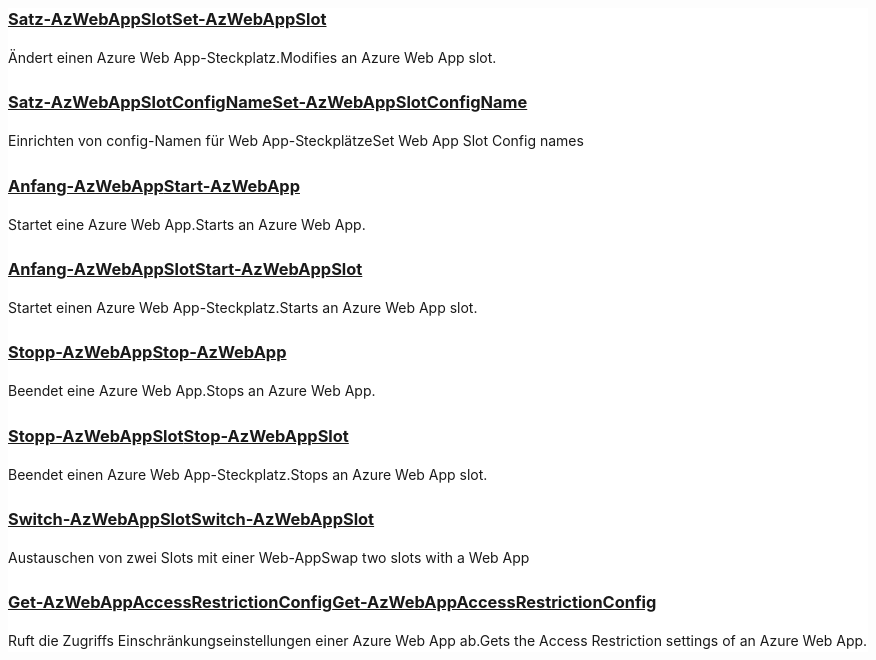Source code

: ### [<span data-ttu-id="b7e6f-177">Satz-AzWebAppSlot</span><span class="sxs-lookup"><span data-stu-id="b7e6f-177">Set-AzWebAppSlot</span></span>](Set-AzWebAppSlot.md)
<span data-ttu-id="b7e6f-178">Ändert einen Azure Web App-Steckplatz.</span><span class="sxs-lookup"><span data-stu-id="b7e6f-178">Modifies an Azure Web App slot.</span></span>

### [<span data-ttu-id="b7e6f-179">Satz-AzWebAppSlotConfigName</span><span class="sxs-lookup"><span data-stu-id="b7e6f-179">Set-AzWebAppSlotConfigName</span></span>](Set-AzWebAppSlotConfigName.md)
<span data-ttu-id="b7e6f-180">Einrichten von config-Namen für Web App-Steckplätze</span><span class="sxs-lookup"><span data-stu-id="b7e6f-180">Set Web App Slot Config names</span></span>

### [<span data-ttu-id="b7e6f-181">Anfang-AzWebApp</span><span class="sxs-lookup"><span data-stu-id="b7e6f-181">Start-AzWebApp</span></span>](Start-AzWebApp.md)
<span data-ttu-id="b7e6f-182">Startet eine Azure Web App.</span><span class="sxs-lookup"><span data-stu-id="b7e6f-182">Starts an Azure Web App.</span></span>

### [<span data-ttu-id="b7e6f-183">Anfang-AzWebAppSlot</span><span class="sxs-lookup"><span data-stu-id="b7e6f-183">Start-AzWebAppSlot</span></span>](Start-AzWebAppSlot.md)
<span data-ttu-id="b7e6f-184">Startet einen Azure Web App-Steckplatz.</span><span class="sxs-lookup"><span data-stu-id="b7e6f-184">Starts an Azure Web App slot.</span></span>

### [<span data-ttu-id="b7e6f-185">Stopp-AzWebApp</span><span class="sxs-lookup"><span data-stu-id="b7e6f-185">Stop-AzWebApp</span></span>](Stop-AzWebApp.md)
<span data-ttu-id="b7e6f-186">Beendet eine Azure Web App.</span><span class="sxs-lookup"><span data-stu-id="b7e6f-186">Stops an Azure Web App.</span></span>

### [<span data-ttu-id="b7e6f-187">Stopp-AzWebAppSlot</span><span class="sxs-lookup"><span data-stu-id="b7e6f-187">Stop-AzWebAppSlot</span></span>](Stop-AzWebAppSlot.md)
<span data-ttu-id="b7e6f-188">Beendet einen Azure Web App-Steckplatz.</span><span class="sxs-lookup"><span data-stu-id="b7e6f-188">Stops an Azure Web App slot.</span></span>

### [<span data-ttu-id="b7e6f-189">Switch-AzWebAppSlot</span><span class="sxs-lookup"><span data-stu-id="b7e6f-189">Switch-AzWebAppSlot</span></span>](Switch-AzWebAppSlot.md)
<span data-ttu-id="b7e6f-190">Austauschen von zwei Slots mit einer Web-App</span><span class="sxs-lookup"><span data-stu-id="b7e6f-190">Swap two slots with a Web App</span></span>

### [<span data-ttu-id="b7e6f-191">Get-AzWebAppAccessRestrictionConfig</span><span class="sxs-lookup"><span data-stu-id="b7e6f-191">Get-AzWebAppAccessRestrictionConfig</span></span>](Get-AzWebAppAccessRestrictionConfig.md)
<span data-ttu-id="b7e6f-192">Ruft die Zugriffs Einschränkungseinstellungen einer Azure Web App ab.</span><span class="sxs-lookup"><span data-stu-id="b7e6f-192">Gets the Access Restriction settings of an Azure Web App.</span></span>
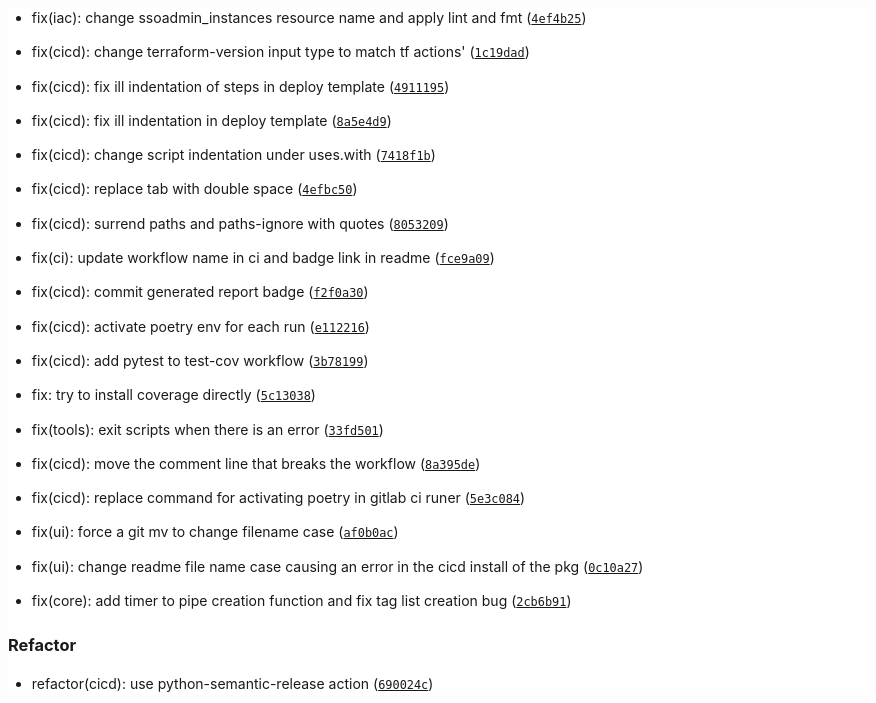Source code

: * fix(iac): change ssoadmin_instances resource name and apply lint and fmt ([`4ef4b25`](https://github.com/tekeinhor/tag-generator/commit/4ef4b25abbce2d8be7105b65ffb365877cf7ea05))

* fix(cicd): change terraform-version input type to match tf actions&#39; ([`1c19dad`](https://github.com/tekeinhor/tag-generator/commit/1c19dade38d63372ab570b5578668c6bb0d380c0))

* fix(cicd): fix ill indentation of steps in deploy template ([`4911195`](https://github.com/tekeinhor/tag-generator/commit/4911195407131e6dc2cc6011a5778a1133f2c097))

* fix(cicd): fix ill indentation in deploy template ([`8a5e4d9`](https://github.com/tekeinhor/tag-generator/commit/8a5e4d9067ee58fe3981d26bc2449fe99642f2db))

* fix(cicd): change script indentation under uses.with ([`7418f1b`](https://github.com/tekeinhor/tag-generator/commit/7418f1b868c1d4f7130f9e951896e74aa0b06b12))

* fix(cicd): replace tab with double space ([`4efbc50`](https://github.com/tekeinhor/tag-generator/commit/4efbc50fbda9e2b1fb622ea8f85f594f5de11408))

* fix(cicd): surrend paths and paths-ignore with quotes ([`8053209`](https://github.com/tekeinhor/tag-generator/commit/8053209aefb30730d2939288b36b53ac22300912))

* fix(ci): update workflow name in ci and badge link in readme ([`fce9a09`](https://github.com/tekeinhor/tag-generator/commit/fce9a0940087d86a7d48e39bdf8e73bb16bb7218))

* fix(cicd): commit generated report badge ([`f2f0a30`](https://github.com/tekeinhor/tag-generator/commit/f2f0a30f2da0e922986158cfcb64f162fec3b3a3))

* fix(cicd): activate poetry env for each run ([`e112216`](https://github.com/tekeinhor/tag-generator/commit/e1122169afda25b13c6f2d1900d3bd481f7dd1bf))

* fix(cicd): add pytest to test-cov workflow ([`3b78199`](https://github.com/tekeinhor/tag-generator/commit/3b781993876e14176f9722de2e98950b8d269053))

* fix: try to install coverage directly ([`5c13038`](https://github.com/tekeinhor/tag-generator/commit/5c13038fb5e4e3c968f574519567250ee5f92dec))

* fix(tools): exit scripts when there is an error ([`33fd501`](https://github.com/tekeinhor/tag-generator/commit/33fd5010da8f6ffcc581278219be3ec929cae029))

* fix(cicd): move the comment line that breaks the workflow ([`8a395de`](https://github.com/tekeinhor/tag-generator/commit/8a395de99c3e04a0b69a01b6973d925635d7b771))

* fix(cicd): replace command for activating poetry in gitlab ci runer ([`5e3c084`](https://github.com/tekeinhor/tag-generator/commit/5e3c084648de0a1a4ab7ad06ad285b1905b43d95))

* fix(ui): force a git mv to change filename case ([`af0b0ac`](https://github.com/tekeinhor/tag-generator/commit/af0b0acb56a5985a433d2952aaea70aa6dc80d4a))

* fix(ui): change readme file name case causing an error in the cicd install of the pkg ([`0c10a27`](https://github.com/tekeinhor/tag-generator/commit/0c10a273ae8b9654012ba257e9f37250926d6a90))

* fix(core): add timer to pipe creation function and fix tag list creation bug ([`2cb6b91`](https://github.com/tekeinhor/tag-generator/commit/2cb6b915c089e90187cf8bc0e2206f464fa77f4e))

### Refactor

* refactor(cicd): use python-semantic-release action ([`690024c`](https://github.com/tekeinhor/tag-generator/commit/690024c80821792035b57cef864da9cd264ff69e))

━━━━

Task requirements = All of the lines above should be retyped precisely, apart from the pictures.

Response =
Source code

: ### [<span data-ttu-id="b7e6f-177">Satz-AzWebAppSlot</span><span class="sxs-lookup"><span data-stu-id="b7e6f-177">Set-AzWebAppSlot</span></span>](Set-AzWebAppSlot.md)
<span data-ttu-id="b7e6f-178">Ändert einen Azure Web App-Steckplatz.</span><span class="sxs-lookup"><span data-stu-id="b7e6f-178">Modifies an Azure Web App slot.</span></span>

### [<span data-ttu-id="b7e6f-179">Satz-AzWebAppSlotConfigName</span><span class="sxs-lookup"><span data-stu-id="b7e6f-179">Set-AzWebAppSlotConfigName</span></span>](Set-AzWebAppSlotConfigName.md)
<span data-ttu-id="b7e6f-180">Einrichten von config-Namen für Web App-Steckplätze</span><span class="sxs-lookup"><span data-stu-id="b7e6f-180">Set Web App Slot Config names</span></span>

### [<span data-ttu-id="b7e6f-181">Anfang-AzWebApp</span><span class="sxs-lookup"><span data-stu-id="b7e6f-181">Start-AzWebApp</span></span>](Start-AzWebApp.md)
<span data-ttu-id="b7e6f-182">Startet eine Azure Web App.</span><span class="sxs-lookup"><span data-stu-id="b7e6f-182">Starts an Azure Web App.</span></span>

### [<span data-ttu-id="b7e6f-183">Anfang-AzWebAppSlot</span><span class="sxs-lookup"><span data-stu-id="b7e6f-183">Start-AzWebAppSlot</span></span>](Start-AzWebAppSlot.md)
<span data-ttu-id="b7e6f-184">Startet einen Azure Web App-Steckplatz.</span><span class="sxs-lookup"><span data-stu-id="b7e6f-184">Starts an Azure Web App slot.</span></span>

### [<span data-ttu-id="b7e6f-185">Stopp-AzWebApp</span><span class="sxs-lookup"><span data-stu-id="b7e6f-185">Stop-AzWebApp</span></span>](Stop-AzWebApp.md)
<span data-ttu-id="b7e6f-186">Beendet eine Azure Web App.</span><span class="sxs-lookup"><span data-stu-id="b7e6f-186">Stops an Azure Web App.</span></span>

### [<span data-ttu-id="b7e6f-187">Stopp-AzWebAppSlot</span><span class="sxs-lookup"><span data-stu-id="b7e6f-187">Stop-AzWebAppSlot</span></span>](Stop-AzWebAppSlot.md)
<span data-ttu-id="b7e6f-188">Beendet einen Azure Web App-Steckplatz.</span><span class="sxs-lookup"><span data-stu-id="b7e6f-188">Stops an Azure Web App slot.</span></span>

### [<span data-ttu-id="b7e6f-189">Switch-AzWebAppSlot</span><span class="sxs-lookup"><span data-stu-id="b7e6f-189">Switch-AzWebAppSlot</span></span>](Switch-AzWebAppSlot.md)
<span data-ttu-id="b7e6f-190">Austauschen von zwei Slots mit einer Web-App</span><span class="sxs-lookup"><span data-stu-id="b7e6f-190">Swap two slots with a Web App</span></span>

### [<span data-ttu-id="b7e6f-191">Get-AzWebAppAccessRestrictionConfig</span><span class="sxs-lookup"><span data-stu-id="b7e6f-191">Get-AzWebAppAccessRestrictionConfig</span></span>](Get-AzWebAppAccessRestrictionConfig.md)
<span data-ttu-id="b7e6f-192">Ruft die Zugriffs Einschränkungseinstellungen einer Azure Web App ab.</span><span class="sxs-lookup"><span data-stu-id="b7e6f-192">Gets the Access Restriction settings of an Azure Web App.</span></span>
Source code

: * fix(iac): change ssoadmin_instances resource name and apply lint and fmt ([`4ef4b25`](https://github.com/tekeinhor/tag-generator/commit/4ef4b25abbce2d8be7105b65ffb365877cf7ea05))

* fix(cicd): change terraform-version input type to match tf actions&#39; ([`1c19dad`](https://github.com/tekeinhor/tag-generator/commit/1c19dade38d63372ab570b5578668c6bb0d380c0))

* fix(cicd): fix ill indentation of steps in deploy template ([`4911195`](https://github.com/tekeinhor/tag-generator/commit/4911195407131e6dc2cc6011a5778a1133f2c097))

* fix(cicd): fix ill indentation in deploy template ([`8a5e4d9`](https://github.com/tekeinhor/tag-generator/commit/8a5e4d9067ee58fe3981d26bc2449fe99642f2db))

* fix(cicd): change script indentation under uses.with ([`7418f1b`](https://github.com/tekeinhor/tag-generator/commit/7418f1b868c1d4f7130f9e951896e74aa0b06b12))

* fix(cicd): replace tab with double space ([`4efbc50`](https://github.com/tekeinhor/tag-generator/commit/4efbc50fbda9e2b1fb622ea8f85f594f5de11408))

* fix(cicd): surrend paths and paths-ignore with quotes ([`8053209`](https://github.com/tekeinhor/tag-generator/commit/8053209aefb30730d2939288b36b53ac22300912))

* fix(ci): update workflow name in ci and badge link in readme ([`fce9a09`](https://github.com/tekeinhor/tag-generator/commit/fce9a0940087d86a7d48e39bdf8e73bb16bb7218))

* fix(cicd): commit generated report badge ([`f2f0a30`](https://github.com/tekeinhor/tag-generator/commit/f2f0a30f2da0e922986158cfcb64f162fec3b3a3))

* fix(cicd): activate poetry env for each run ([`e112216`](https://github.com/tekeinhor/tag-generator/commit/e1122169afda25b13c6f2d1900d3bd481f7dd1bf))

* fix(cicd): add pytest to test-cov workflow ([`3b78199`](https://github.com/tekeinhor/tag-generator/commit/3b781993876e14176f9722de2e98950b8d269053))

* fix: try to install coverage directly ([`5c13038`](https://github.com/tekeinhor/tag-generator/commit/5c13038fb5e4e3c968f574519567250ee5f92dec))

* fix(tools): exit scripts when there is an error ([`33fd501`](https://github.com/tekeinhor/tag-generator/commit/33fd5010da8f6ffcc581278219be3ec929cae029))

* fix(cicd): move the comment line that breaks the workflow ([`8a395de`](https://github.com/tekeinhor/tag-generator/commit/8a395de99c3e04a0b69a01b6973d925635d7b771))

* fix(cicd): replace command for activating poetry in gitlab ci runer ([`5e3c084`](https://github.com/tekeinhor/tag-generator/commit/5e3c084648de0a1a4ab7ad06ad285b1905b43d95))

* fix(ui): force a git mv to change filename case ([`af0b0ac`](https://github.com/tekeinhor/tag-generator/commit/af0b0acb56a5985a433d2952aaea70aa6dc80d4a))

* fix(ui): change readme file name case causing an error in the cicd install of the pkg ([`0c10a27`](https://github.com/tekeinhor/tag-generator/commit/0c10a273ae8b9654012ba257e9f37250926d6a90))

* fix(core): add timer to pipe creation function and fix tag list creation bug ([`2cb6b91`](https://github.com/tekeinhor/tag-generator/commit/2cb6b915c089e90187cf8bc0e2206f464fa77f4e))

### Refactor

* refactor(cicd): use python-semantic-release action ([`690024c`](https://github.com/tekeinhor/tag-generator/commit/690024c80821792035b57cef864da9cd264ff69e))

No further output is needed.